Simplifying spring crops with a group mentality

Grouping crops can help growers improve plant quality and simply overall production.

Diversity like this can be a challenge when streamlining production. Grouping crops based on different environmental and cultural requirements improves efficiency and quality.
Photo: Christopher J. Currey

The roller coaster is clicking up the tracks, and we are not far from that free fall and ensuing chaos. In other words, spring is upon us! The diversity in spring crops is what makes it so exciting and interesting … and perhaps a little stressful, too. But there are approaches you can take to increase efficiency and simplify production. This article will review some of the best ways to group crops for simplifying spring production and improving finished plant quality.

Temperature is arguably the first, and most important, way to group crops for production. The diversity in annual and perennial plant responses to temperature vary. We can group plants into three different categories based on their temperature responses: cold-tolerant plants, cold-intermediate and cold-sensitive. Another way these groups have been described are cool, intermediate and warm groups. Regardless, placing annuals and perennials with similar requirements together improves quality and uniformity.

Ideally, the grouping can occur in separate growing areas and allows for air temperature to be controlled independently. By providing air temperatures that are closer to the different optimal temperatures of the different plant groups, both the rate of development and quality can be maximized. If independent growing environments are unavailable, take advantage of the greenhouse microclimates to group plants. Place the cold-tolerant crops by the pads, where incoming air will be coolest, and cold-sensitive crops on the other side of the greenhouse by the fans, where the warmed air is exhausted.

In addition to temperature, light is another factor to consider when grouping plants in the greenhouse. You may be thinking about grouping plants by their response to daily light integral, such as low-, moderate- and high-light crops. This certainly makes sense, but during the spring we are usually not experiencing supra-optimal light intensities in the greenhouse. Instead, we are usually trying to figure out how to increase it for nearly all our crops. Instead, segregating plants by their flowering response to daylength, or photoperiod, can be useful. In looking at the balance of flowering responses for spring plants, the most widespread is a long day photoperiod response, including both facultative and obligate long day responses.
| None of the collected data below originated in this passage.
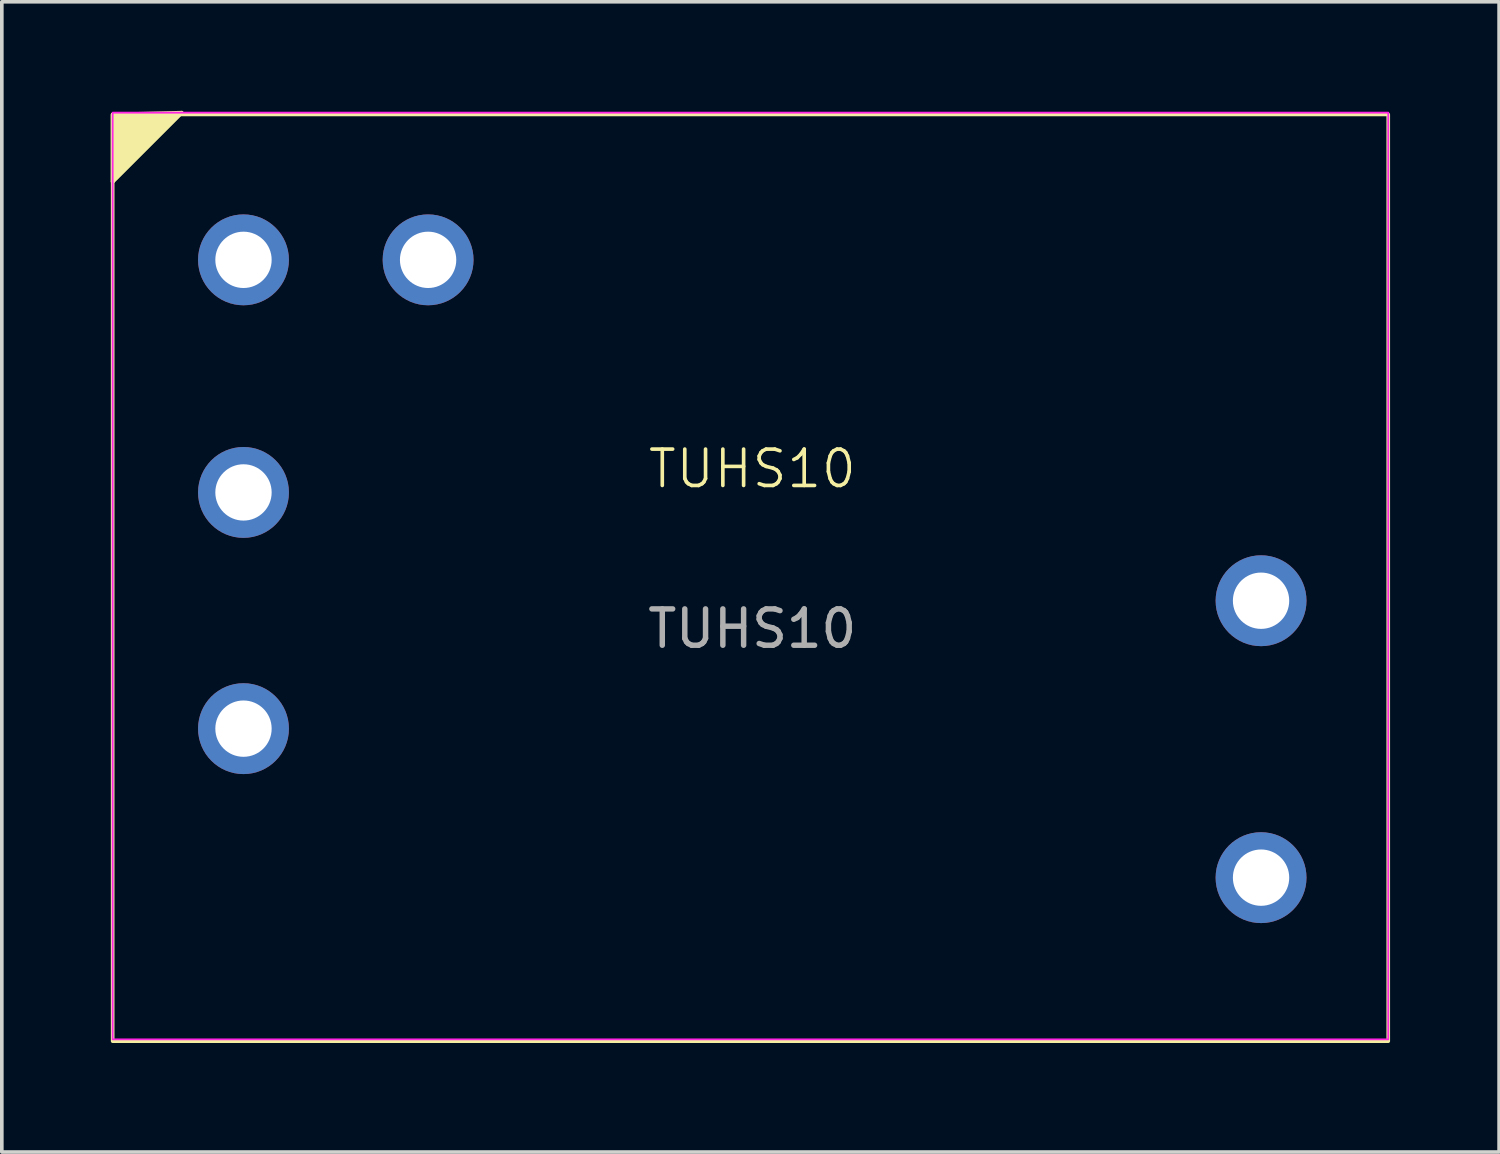
<source format=kicad_pcb>
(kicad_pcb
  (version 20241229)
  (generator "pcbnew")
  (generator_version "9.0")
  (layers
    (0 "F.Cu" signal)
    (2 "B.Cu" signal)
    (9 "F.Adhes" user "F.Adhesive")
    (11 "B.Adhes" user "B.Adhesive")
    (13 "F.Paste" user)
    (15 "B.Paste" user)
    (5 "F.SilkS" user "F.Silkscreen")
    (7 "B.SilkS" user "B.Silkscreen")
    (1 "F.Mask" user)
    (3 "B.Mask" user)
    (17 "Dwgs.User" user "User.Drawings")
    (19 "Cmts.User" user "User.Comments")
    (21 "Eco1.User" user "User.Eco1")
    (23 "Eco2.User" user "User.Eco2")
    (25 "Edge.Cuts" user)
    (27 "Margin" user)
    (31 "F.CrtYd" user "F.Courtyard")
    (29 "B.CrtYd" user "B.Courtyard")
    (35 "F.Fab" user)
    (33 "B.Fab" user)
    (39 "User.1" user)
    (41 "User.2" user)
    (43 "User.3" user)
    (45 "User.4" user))
  (footprint "TUHS10"
    (layer "F.Cu")
    (at 17.65 12.15)
    (property "Reference" "TUHS10" (at 0 -2.3 0) (unlocked yes) (layer "F.SilkS") (effects (font (size 1 1) (thickness 0.1))))
    (attr through_hole)
    (fp_line (start -17.6 -12.05) (end -17.6 -10.2) (stroke (width 0.1) (type default)) (layer "F.SilkS"))
    (fp_line (start -17.6 -10.2) (end -15.7 -12.1) (stroke (width 0.1) (type default)) (layer "F.SilkS"))
    (fp_rect (start -17.6 -12.05) (end 17.5 13.45) (stroke (width 0.1) (type default)) (fill no) (layer "F.SilkS"))
    (fp_poly (pts (xy -17.6 -12.05) (xy -15.7 -12.1) (xy -17.6 -10.2)) (stroke (width 0.1) (type solid)) (fill yes) (layer "F.SilkS"))
    (fp_poly (pts (xy -17.6 -12.1) (xy 17.5 -12.1) (xy 17.5 13.4) (xy -17.6 13.4)) (stroke (width 0.05) (type solid)) (fill no) (layer "F.CrtYd"))
    (fp_text user "${REFERENCE}" (at 0 2.1 0) (unlocked yes) (layer "F.Fab") (effects (font (size 1 1) (thickness 0.15))))
    (pad "1" thru_hole circle (at -14 -8.05) (size 2.5 2.5) (drill 1.55) (layers "*.Cu" "*.Mask"))
    (pad "2" thru_hole circle (at -14 -1.65) (size 2.5 2.5) (drill 1.55) (layers "*.Cu" "*.Mask"))
    (pad "3" thru_hole circle (at -14 4.85) (size 2.5 2.5) (drill 1.55) (layers "*.Cu" "*.Mask"))
    (pad "4" thru_hole circle (at 14 8.95) (size 2.5 2.5) (drill 1.55) (layers "*.Cu" "*.Mask"))
    (pad "5" thru_hole circle (at 14 1.33) (size 2.5 2.5) (drill 1.55) (layers "*.Cu" "*.Mask"))
    (pad "6" thru_hole circle (at -8.92 -8.05) (size 2.5 2.5) (drill 1.55) (layers "*.Cu" "*.Mask")))
  (gr_rect
    (start -3 -3)
    (end 38.2 28.65)
    (stroke (width 0.1) (type default))
    (fill no)
    (layer "Edge.Cuts")))
</source>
Although many annuals and perennials flower in response to long days, short days can be provided to smaller blocks of plants that require them by using a simple black cloth system.
Photo: Christopher J. Currey

Trying to force long day plants into flower during the spring can be a challenge because the natural daylengths are too short (or more importantly, nights too long). All that is required is low-intensity lighting that can deliver 2 µmol·m–2·s–1 at plant height to either: 1) extend the day before sunrise or after sunset to create a long day (and short night); or 2) interrupt the night from 10 p.m. to 2 a.m. While the majority of spring crops are long day plants, there are still several important short day (or long night) plants. While there are natural short days during the earliest part of the spring season, the daylength can become too long as the season proceeds to induce flowering. The only way to create short days is to use blackout cloth to truncate the daylength. While those growers who finish poinsettias in the fall may already have a blackout curtain installed for the early crops, many growers do not have that infrastructure in their greenhouses. By grouping short day plants together and condensing them, manually pulling blackcloth over a few benches is simple way to induce short day plants.

Day neutral crops, which will flower under short or long days, do not need to be placed under blackcloth or lighting, but they can be placed under either if it helps organization and blocking.

Finally, one of the last considerations for grouping crops is by their root zone requirements. Annual and perennial garden plants have a variety of fertilizer requirements, spanning from low-, moderate- to heavy-feeding crops. Additionally, substrate pH requirements vary from low (5.4-5.8), general (5.8-6.2) and high (6.2-6.6). While substrate pH can be adjusted before planting to accommodate crop requirements and supplemental controlled-release fertilizer can be provided to plants with higher fertilizer requirements, using different water-soluble fertilizer formulations and concentrations helps maintain rootzone conditions. Again, blocking by rootzone requirements makes fertilizing a more efficient process, requiring less changing stock solutions or concentrations over the course of the day. This is especially true for irrigation systems covering larger areas, such as flood tables or floors, drippers or booms.

A greenhouse may not be a Rubik’s cube, but it is certainly a puzzle in the spring. Taking the time to plan and organize how spring crops are laid out and set down can streamline efforts and optimize crop production. Temperature, photoperiod and rootzone requirements are convenient crop characteristics to group plants by and out the pieces of the puzzle in place.